PNNL

Abstract

Study of a-V70I-substituted nitrogenase MoFe protein identified Fe6 of FeMo-cofactor (Fe7S9MoC-homocitrate) as a critical N2 binding site. Freeze-trapping this enzyme during Ar turnover captured the key catalytic intermediate in high occupancy, denoted E4(4H), which has accumulated 4[e-/H+] as two bridging hydrides, Fe2-H-Fe6 and Fe3-H-Fe7, and protons bound to two sulfurs. E4(4H) is poised to bind/reduce N2 as driven by mechanistically-coupled H2 reductive-elimination of two hydrides.

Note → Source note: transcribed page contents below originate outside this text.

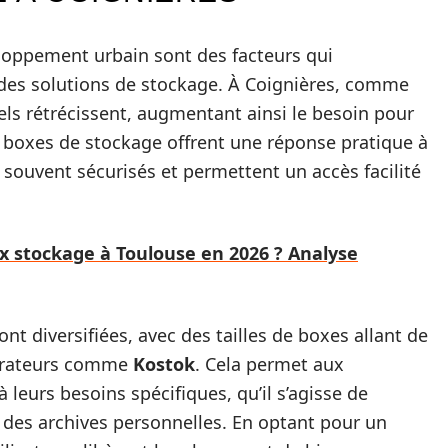
loppement urbain sont des facteurs qui
des solutions de stockage. À Coignières, comme
nels rétrécissent, augmentant ainsi le besoin pour
boxes de stockage offrent une réponse pratique à
souvent sécurisés et permettent un accès facilité
ox stockage à Toulouse en 2026 ? Analyse
nt diversifiées, avec des tailles de boxes allant de
pérateurs comme
Kostok
. Cela permet aux
 leurs besoins spécifiques, qu’il s’agisse de
des archives personnelles. En optant pour un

This process must compete with ongoing hydride protonation (HP), which releases H2 as the enzyme relaxes to state E2(2H), containing 2[e-/H+] as a hydride and sulfur-bound proton. Accumulation of E4(4H) in a-V70I is enhanced by HP suppression. EPR and 95Mo ENDOR spectroscopies now show that resting-state a-V70I enzyme exists in two conformational states, both in solution and as crystallized, one with wild type (WT)-like FeMo-co and one with perturbed FeMo-co. These are visualized as reflecting two conformations of the Ile residue, as seen in a reanalysis of the X-ray diffraction data of a-V70I. EPR measurements show delivery of 2[e-/H+] to WT MoFe protein and to both a-V70I conformations generates E2(2H) that contains the Fe3-H-Fe7 bridging hydride; accumulation of another 2[e-/H+] generates the second hydride of E4(4H), Fe2-H-Fe6. E4(4H) in WT enzyme and presumably the unperturbed a-V70I conformation relaxes to resting-state through two HP steps that reverse the formation process: HP of Fe2-H-Fe6 followed by HP of Fe3-H-Fe7, which leads to transient accumulation of E2(2H) containing Fe3-H-Fe7. In the second, perturbed a-V70I conformation, HP of Fe2-H-Fe6 is passively suppressed by the positioning of the Ile sidechain; HP of Fe3-H-Fe7 occurs first and the resulting E2(2H) contains Fe2-H-Fe6. It is this HP suppression that enables a-V70I MoFe to accumulate E4(4H) in high occupancy. In addition, HP suppression in a-V70I E4(4H) kinetically unmasks hydride reductive-elimination without N2-binding, a process that is precluded in WT enzyme.